▶ _DIRECTION 1_:
Give the entries as a Markdown table with the columns Row and Line, starting at the first line of the entries and ending at the line that contains "family: Restionaceae". Number each row and leave out blank lines.

[start PASSAGE SHOWN]

I Bounding modulus of complex logarithm times complex power function

[psie]

TL;DR Summary

In my textbook (Ordinary Differential Equations by Andersson and Böiers), they claim that $|(\log(z))^jz^\lambda|$ can be bounded above by $c|z|^l$ for some integer $l$ and constant $c$. I have a hard time confirming this.

It is claimed that the modulus of $(\log(z))^jz^\lambda$, where $j$ is a positive integer (or $0$) and $\lambda$ a complex number, can be bounded above by $c|z|^l$ for some integer $l$ and constant $c$. Assume we are on the branch $0\leq \mathrm{arg}(z)<2\pi$ (yes, $0$ included; hence a discontinuous logarithm). Anyway, here's what I've tried so far.

[end PASSAGE SHOWN]
[start RECORDS FOR PROCESSING]

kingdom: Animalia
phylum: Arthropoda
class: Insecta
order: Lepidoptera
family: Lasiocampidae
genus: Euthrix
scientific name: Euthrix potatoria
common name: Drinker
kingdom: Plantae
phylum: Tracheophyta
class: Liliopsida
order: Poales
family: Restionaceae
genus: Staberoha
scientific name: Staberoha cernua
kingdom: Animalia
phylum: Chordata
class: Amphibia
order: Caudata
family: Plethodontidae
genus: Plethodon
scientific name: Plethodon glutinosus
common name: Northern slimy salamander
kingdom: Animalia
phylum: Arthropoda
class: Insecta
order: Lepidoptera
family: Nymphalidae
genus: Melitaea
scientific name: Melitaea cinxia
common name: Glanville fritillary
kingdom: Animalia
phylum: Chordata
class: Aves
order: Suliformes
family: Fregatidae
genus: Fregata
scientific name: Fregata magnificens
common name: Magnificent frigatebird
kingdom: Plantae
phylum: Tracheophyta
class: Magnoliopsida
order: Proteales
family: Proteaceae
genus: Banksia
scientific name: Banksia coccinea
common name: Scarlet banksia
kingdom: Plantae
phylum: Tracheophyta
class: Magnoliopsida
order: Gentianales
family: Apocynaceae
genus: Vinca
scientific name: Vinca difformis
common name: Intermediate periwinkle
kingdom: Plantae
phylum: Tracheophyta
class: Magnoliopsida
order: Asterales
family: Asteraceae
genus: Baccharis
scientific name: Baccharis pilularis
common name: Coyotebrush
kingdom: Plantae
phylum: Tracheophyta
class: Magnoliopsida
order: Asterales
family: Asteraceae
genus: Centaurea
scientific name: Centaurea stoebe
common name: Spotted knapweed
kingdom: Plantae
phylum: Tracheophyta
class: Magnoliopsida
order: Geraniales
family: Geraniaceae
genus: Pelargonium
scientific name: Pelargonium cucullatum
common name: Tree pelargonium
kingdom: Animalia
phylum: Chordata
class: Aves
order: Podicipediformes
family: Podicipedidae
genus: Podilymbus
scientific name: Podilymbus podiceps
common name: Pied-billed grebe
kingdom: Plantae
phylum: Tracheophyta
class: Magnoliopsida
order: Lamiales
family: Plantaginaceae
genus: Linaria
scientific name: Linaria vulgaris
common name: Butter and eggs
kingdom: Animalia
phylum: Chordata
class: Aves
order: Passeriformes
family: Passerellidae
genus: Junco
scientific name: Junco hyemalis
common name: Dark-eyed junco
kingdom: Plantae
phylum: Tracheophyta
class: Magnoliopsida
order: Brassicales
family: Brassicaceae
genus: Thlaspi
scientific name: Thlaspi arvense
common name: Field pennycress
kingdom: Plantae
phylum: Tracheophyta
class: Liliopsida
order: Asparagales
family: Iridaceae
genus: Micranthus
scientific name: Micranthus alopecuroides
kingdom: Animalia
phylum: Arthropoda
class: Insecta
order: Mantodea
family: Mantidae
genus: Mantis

[end RECORDS FOR PROCESSING]

▶ _DIRECTION 2_:
Do these statements agree with the post on bounding the complex logarithm? Answer yes or no for each, and quote the deciding words.
(a) The textbook cited is Ordinary Differential Equations by Andersson and Böiers.
(b) The exponent $j$ may be a negative integer.
(c) The chosen branch leaves out the argument $0$.

▶ _FULL ANSWER 1_:
| Row | Line |
|---|---|
| 1 | kingdom: Animalia |
| 2 | phylum: Arthropoda |
| 3 | class: Insecta |
| 4 | order: Lepidoptera |
| 5 | family: Lasiocampidae |
| 6 | genus: Euthrix |
| 7 | scientific name: Euthrix potatoria |
| 8 | common name: Drinker |
| 9 | kingdom: Plantae |
| 10 | phylum: Tracheophyta |
| 11 | class: Liliopsida |
| 12 | order: Poales |
| 13 | family: Restionaceae |

▶ _FULL ANSWER 2_:
(a) Yes: "In my textbook (Ordinary Differential Equations by Andersson and Böiers)"
(b) No: "where $j$ is a positive integer (or $0$)"
(c) No: "(yes, $0$ included; hence a discontinuous logarithm)"